Years ago, the cartoonist nonpareil Gary Larson showed a couple of guys out in the middle of the desert, totally parched, and clearly in desperate straits. Vultures were perched on a nearby cactus. But one of the men saw hope. He pulled out an aerosol can and was spraying himself with “Buzzard-be-Gone.”
Today, Andrew Revkin and Randy Olson are trying something similar.
Reading this? Chances are good you’ve heard of both men. Andy Revkin is the well-known science reporter for the New York Times. He’s on the faculty at Pace University, and he’s been blogging for years now on environmental issues. You can find him at Dot Earth. Randy Olson is a Harvard-educated, Ph.D. biologist who gave up a tenured faculty position to become a film maker. He’s written one of the best, most insightful books on science communication around – Don’t Be Such a Scientist: talking substance in an age of style. Oh – and did I say it’s hilarious? It’s hilarious.
Randy also blogs. You can find him at theBenshi.com (the Benshi were Japanese who narrated silent films – great blog title!). Recently, Olson ranted against climate scientists and their (our) approach to communicating their work to the larger public. He says we first tried to do it using our jargon. When that failed miserably and alienated a large part of our audience, we got our colleagues the communication scientists to do surveys, studies, focus groups, etc. We then have tried to toe that line. We think we can find a formula and stick to it, and bring the public around.
Randy has a fantastic metaphor for what we do wrong…an artist who’s puzzled because no one buys his “perfect” work. Here’s a try at a paraphrase. Suppose, as I was in fact 35 years ago, that I’m looking for a wife. I’m striking out, repeatedly! (The women were breaking out the Bill-be-Gone; it was flying off the shelves in stores.) But then I have a brilliant idea. I survey 1000 women. I get their preferences in men’s dress, hair style (I had hair then), posture, restaurant choices, flowers, cars, topics of conversation.
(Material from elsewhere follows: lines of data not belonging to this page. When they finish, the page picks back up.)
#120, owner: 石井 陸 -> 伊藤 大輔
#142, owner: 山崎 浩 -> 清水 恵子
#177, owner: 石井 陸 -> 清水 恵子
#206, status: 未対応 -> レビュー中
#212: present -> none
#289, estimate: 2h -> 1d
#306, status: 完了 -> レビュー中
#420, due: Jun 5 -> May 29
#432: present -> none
In subsequent dates I go out and conform to the poll results!
I’d still be single today.
[Olson calls this worshiping the god of metrics.] Fortunately, I met an extraordinary woman who was so electrifying that I managed to get out of my scientist funk and engage from the heart. Seven weeks later, we were husband and wife. Still going strong today.
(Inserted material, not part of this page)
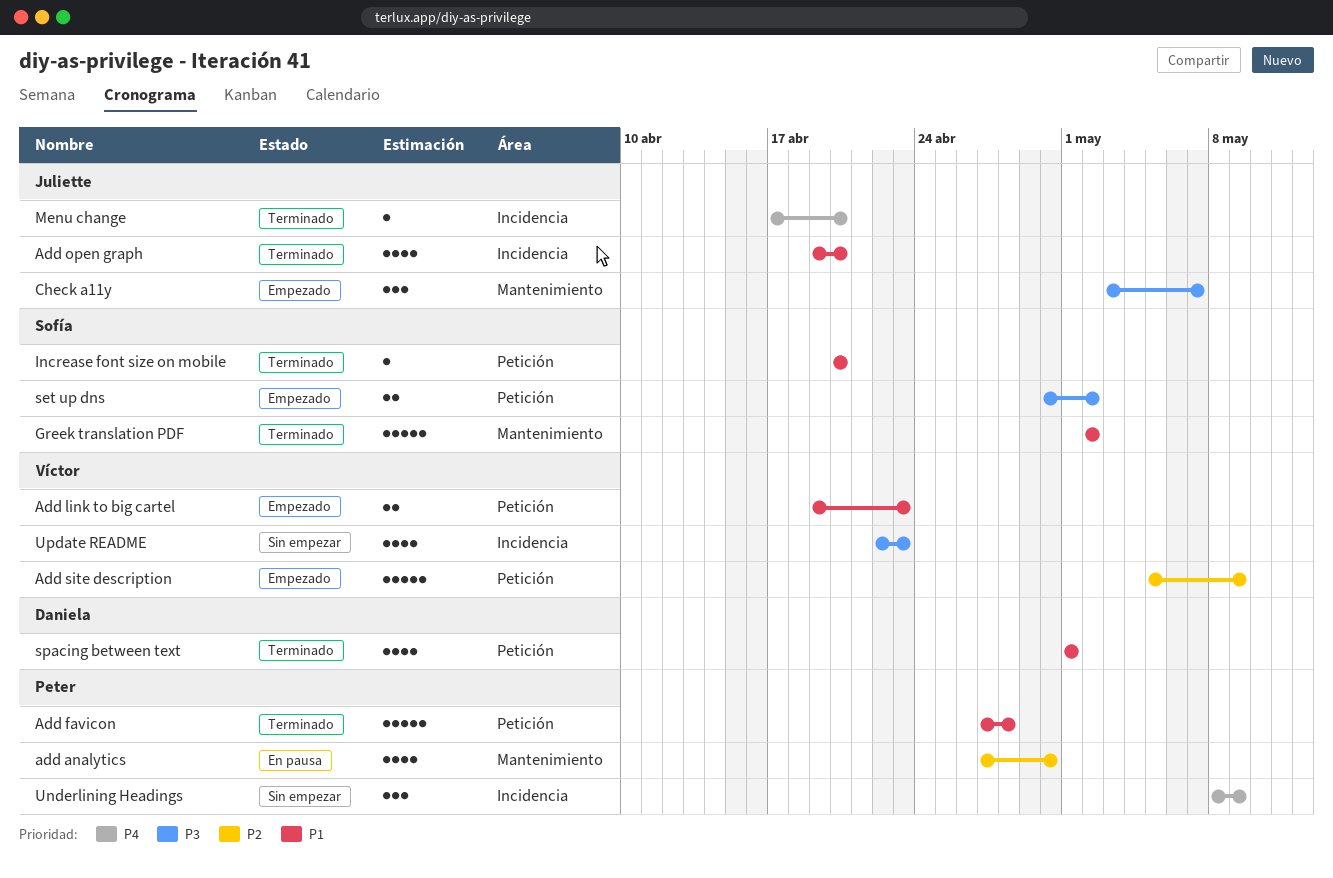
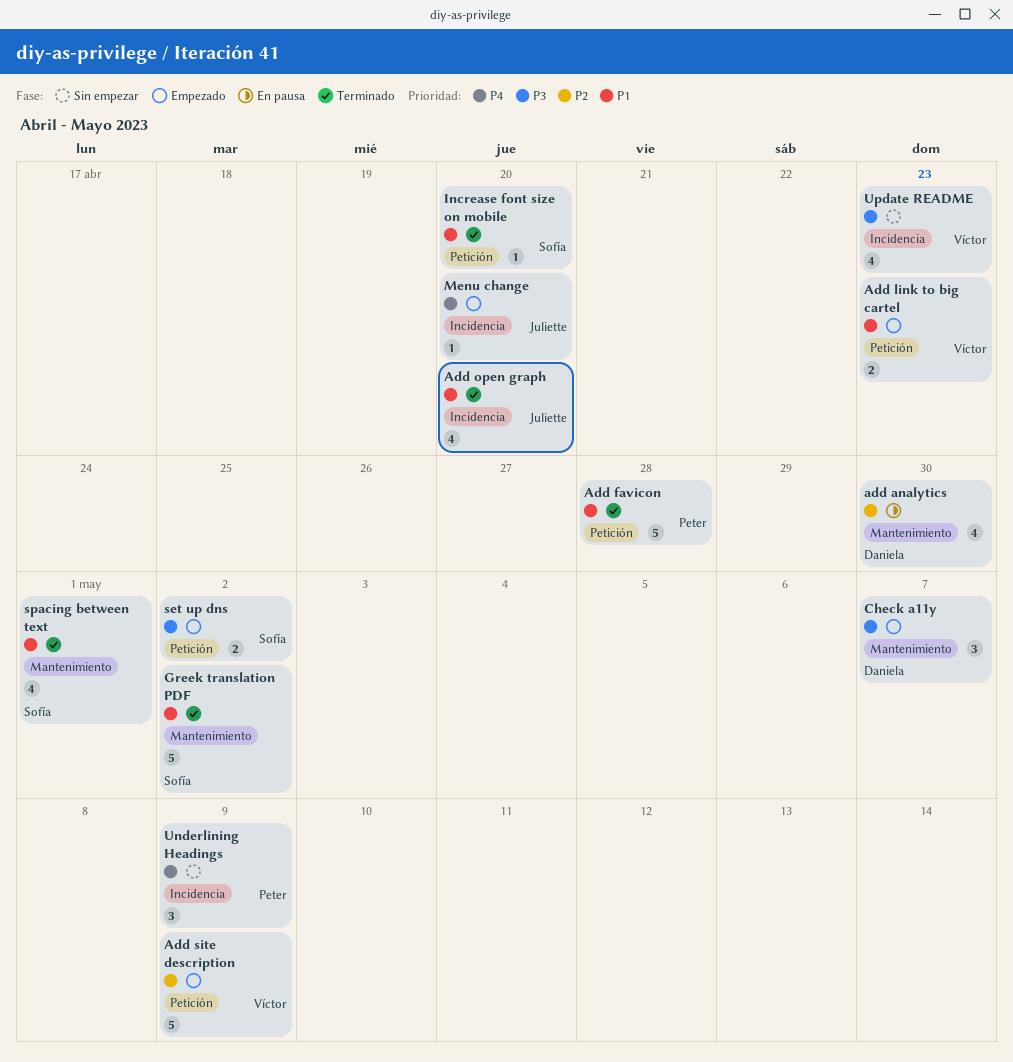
add analytics, owner: Peter -> Daniela
Check a11y, owner: Juliette -> Daniela
Menu change, status: Terminado -> Empezado
spacing between text, owner: Daniela -> Sofía
spacing between text, label: Petición -> Mantenimiento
But back to Andy and Randy. Picture these two guys catching up with each other. Good individually, they’d be terrific together, right?
Andy interviewed Randy recently and posted the results on his blog. It’s a ten-minute video clip. Ten minutes! That’s a full-length documentary on the blogosphere. But it’s worth every minute. It’s worth viewing a second time. And more. Check it out. You’ll be glad you did.
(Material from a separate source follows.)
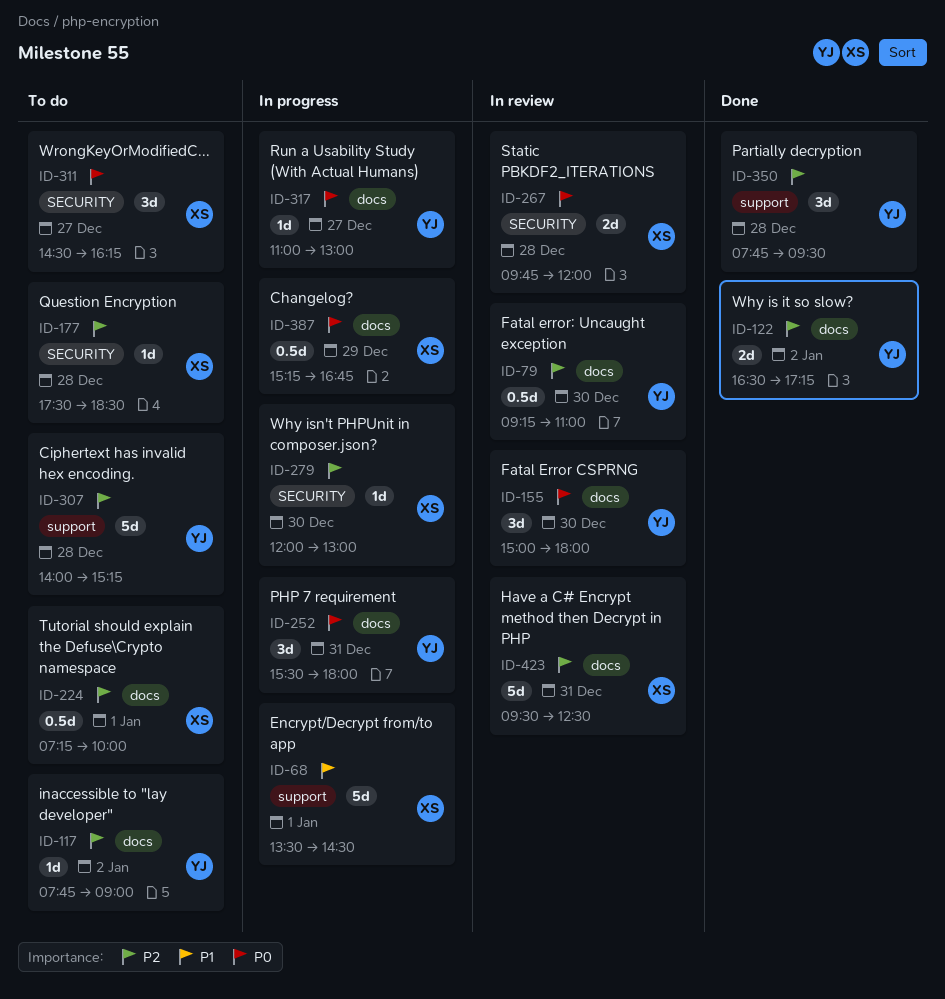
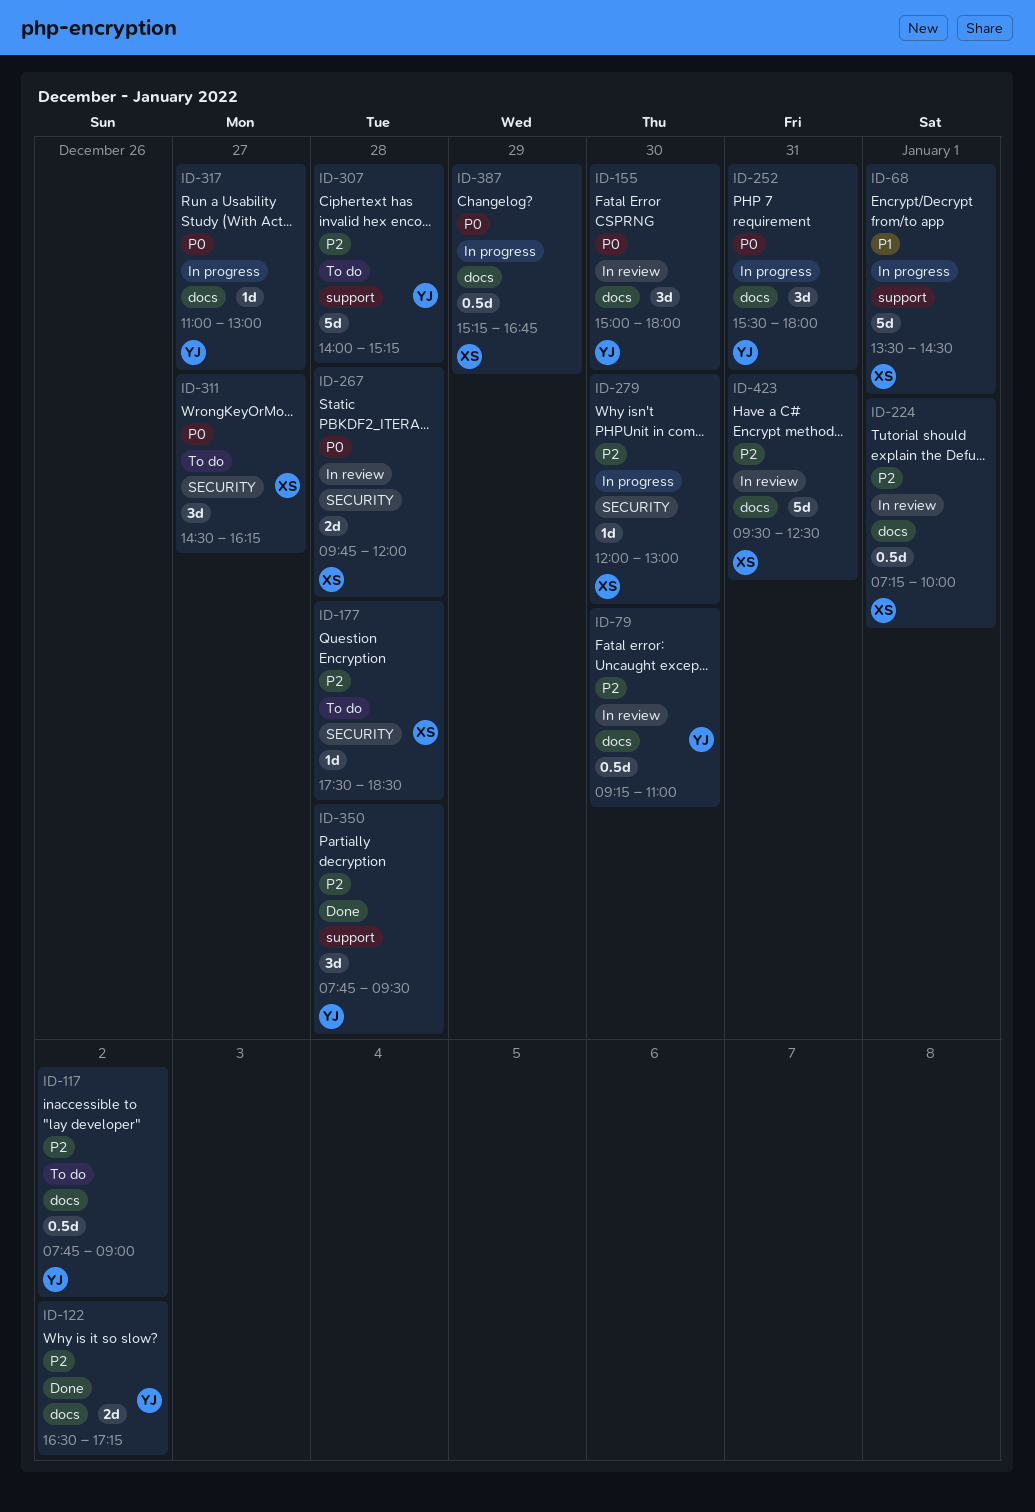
ID-117, estimate: 1d -> 0.5d
ID-224, status: To do -> In review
In their discussion, Randy talks largely about how (climate) scientists are flunking communication because they’re afraid to take risks. They/we cling to the sterile peer-reviewed approach. Guilty as charged! But he could also have observed that we’re not risk-averse. By clinging to this approach…which has been demonstrably proven to fail, we’re establishing ourselves as certifiably insane. (“Insanity…is doing the same thing over and over and expecting a different result.”) The real risk is failing to try something different.
Gary Larson kept returning to the vulture motif. Take this example: two buzzards are perched on a branch. One says to the other, “I’m tired of waiting for a critter to die. I’m going to go out and kill something.”